Rated PG-13, 100 min. Directed by Bob Rafelson. Starring Ellen Barkin, Jack Nicholson, Michael McKean, Beverly D'Angelo, Harry Dean Stanton.

REVIEWED By Kathleen Maher, Fri., July 24, 1992

Given the stars, the director and a plot description of this movie, there's no way any review would keep me from seeing it. Keep that in mind, because I wouldn't deny anyone the pleasure of watching these people work even if I don't have a clue what they're up to here. Barkin plays a high-toned singer who's being harassed and threatened by someone while she's in the process of breaking up with her husband. When she meets Nicholson, a sleazy hustler who rents her a guard dog, she's vulnerable and starts to fall for him. Right off we have a few problems because as hard as it is to believe that the earthy and gutsy Barkin is a chorale singer, the fact that she's supposed to be at first timid and unassertive is downright ludicrous. As if in tacit admission of the problem, Barkin soon announces that she's over her timidity and starts kicking people, making us all a lot more comfortable. The information that Meryl Streep was originally tapped to play this role goes a long way toward explaining a few discrepancies. But we're still left with Nicholson who's playing this role from out in left field. He's done such a good job with the less attractive aspects of his character that it's a total mystery why Barkin would fall for the guy. Could anyone be that vulnerable? And yet as confusing as this movie is, it has its saving graces. Carole Eastman, who worked with Rafelson on Five Easy Pieces, returns with considerably less success but there are some stunning moments, great moments, and dialogue that will be repeated.
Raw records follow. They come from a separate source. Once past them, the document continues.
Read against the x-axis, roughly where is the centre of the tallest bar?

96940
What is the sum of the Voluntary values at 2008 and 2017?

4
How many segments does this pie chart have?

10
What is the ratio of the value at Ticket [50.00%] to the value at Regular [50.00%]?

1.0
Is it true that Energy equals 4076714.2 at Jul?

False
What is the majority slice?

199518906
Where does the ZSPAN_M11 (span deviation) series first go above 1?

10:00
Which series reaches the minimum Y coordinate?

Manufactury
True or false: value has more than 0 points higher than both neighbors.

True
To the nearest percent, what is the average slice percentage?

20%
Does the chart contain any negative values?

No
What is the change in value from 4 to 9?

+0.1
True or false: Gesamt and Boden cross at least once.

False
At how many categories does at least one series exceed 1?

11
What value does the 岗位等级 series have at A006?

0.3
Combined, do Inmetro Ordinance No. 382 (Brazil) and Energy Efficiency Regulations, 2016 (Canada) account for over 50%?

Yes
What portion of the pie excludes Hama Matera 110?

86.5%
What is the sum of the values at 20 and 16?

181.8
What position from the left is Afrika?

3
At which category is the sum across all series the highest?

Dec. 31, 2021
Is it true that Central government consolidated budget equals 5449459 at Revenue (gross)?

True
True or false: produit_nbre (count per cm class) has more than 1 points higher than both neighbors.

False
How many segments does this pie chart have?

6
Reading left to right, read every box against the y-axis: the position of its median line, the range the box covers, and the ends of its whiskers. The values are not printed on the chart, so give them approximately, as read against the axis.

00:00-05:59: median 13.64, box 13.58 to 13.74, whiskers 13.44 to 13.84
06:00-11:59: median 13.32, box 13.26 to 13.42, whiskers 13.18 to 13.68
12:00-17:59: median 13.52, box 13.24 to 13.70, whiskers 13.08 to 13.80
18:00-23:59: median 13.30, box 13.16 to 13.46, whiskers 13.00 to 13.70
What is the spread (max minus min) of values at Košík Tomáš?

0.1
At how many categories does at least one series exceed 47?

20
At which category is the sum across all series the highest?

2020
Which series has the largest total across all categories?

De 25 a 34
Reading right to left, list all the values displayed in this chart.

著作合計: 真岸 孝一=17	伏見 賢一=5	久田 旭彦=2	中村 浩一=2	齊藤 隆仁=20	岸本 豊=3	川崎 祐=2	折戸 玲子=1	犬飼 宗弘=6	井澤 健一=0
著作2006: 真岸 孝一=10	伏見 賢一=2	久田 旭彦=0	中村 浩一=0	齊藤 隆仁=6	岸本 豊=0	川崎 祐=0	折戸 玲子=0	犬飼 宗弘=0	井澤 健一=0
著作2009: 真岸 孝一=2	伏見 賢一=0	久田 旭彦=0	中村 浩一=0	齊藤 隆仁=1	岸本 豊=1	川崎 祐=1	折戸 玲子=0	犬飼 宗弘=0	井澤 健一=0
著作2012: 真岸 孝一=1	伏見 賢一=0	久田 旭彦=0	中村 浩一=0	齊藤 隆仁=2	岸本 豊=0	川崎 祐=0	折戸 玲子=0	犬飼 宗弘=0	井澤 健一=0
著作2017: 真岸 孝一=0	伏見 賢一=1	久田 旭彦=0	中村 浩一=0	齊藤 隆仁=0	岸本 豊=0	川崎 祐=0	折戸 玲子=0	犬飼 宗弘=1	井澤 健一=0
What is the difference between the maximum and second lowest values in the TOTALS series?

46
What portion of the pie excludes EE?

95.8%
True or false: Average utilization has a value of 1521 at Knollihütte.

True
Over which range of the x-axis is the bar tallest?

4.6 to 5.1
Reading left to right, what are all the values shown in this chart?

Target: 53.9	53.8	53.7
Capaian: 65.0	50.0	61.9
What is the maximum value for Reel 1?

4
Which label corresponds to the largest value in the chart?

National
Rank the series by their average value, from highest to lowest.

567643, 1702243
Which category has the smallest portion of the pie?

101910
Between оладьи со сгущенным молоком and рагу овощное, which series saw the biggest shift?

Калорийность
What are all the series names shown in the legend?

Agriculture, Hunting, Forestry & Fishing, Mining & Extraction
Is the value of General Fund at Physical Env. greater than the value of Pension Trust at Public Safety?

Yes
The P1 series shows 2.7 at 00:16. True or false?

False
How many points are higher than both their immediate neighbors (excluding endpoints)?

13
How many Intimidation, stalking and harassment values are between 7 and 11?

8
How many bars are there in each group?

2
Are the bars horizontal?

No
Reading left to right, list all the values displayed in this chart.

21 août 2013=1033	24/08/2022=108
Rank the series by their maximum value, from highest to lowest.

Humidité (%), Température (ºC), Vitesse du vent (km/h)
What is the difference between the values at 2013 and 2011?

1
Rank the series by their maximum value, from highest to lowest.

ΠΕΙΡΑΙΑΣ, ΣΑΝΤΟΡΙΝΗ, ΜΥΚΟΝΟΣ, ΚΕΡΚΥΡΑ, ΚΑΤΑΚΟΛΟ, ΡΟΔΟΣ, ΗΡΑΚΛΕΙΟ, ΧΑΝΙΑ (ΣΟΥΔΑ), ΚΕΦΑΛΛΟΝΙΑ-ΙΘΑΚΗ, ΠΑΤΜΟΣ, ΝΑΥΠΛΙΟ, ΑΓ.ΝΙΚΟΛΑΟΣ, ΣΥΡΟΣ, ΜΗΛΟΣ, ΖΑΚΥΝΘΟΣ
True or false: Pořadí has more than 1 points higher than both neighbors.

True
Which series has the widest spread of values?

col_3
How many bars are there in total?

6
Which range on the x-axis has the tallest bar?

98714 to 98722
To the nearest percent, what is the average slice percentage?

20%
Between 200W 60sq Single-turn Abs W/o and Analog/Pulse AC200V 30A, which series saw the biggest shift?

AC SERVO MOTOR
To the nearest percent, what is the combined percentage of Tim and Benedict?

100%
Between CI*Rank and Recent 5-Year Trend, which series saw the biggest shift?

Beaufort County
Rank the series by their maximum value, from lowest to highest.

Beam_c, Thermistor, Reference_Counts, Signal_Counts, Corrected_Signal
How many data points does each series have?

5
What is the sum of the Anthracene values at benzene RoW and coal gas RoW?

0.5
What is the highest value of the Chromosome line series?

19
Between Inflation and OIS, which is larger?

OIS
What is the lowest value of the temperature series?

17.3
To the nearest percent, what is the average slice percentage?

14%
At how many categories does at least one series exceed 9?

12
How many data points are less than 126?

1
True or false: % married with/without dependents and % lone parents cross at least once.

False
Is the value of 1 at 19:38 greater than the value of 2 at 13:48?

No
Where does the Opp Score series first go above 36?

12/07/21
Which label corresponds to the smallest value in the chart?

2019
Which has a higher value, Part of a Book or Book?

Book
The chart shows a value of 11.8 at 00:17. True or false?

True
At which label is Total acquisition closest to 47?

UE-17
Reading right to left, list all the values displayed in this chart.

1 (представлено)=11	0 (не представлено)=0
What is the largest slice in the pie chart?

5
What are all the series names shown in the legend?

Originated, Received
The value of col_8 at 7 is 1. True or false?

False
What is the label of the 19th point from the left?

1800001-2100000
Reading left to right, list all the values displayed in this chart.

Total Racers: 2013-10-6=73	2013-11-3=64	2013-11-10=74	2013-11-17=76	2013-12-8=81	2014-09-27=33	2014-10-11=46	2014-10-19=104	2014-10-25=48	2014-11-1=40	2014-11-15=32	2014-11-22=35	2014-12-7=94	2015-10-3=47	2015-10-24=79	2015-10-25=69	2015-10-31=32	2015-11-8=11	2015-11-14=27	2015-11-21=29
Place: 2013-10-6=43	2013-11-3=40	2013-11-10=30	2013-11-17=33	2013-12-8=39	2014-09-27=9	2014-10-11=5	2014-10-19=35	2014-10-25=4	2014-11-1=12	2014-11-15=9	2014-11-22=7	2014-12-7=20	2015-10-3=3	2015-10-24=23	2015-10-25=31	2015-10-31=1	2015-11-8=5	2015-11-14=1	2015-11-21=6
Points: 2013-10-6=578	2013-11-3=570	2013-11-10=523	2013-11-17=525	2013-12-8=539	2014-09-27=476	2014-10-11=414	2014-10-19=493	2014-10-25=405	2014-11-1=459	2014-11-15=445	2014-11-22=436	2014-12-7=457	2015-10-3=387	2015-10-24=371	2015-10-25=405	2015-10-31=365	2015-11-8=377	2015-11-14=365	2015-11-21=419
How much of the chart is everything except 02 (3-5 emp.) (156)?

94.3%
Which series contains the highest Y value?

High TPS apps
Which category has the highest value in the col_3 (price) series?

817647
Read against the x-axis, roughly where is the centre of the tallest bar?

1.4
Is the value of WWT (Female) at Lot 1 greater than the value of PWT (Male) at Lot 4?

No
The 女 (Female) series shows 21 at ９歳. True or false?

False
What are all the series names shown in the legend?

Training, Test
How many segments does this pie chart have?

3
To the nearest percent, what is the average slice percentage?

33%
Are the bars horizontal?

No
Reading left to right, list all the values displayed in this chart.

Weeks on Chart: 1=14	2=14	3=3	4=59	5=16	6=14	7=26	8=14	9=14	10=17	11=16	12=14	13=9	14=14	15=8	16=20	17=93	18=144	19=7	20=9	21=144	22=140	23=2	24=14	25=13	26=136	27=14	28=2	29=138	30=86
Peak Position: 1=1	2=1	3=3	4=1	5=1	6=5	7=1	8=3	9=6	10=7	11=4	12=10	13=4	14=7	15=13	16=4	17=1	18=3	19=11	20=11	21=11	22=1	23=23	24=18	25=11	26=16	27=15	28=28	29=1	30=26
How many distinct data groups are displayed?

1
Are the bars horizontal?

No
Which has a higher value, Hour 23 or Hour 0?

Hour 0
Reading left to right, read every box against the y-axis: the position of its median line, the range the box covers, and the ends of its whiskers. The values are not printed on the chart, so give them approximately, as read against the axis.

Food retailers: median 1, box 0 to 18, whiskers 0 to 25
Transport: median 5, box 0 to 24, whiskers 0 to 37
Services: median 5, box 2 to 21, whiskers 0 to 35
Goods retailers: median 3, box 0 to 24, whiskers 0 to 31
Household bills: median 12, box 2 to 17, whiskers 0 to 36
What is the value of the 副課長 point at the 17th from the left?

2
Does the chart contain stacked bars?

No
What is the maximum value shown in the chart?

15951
There is a marvelous parade of supporting characters: D'Angelo as Barkin's loopy sister pursued by corporate bad guys in the employ of Stanton, the subject of a tell-all biography by D'Angelo. The dog is great, but his role and his scenes seem to be tacked on. There have been stories of trouble on the set, among them arguments between Eastman and Rafelson and between the actors and Rafelson. If so, the problems seem to show up in the disconnectedness of the story and the actors from one another. As Nicholson says in the film, “Ya gotta listen to me because I'm the only one who knows what the hell I'm doing.” It's almost as if everyone thought everyone else knew what they're doing and maybe they did but they sure weren't doing it together. Nevertheless, though I don't think this movie worked, I'd like to see it again and I think I'd probably like it better.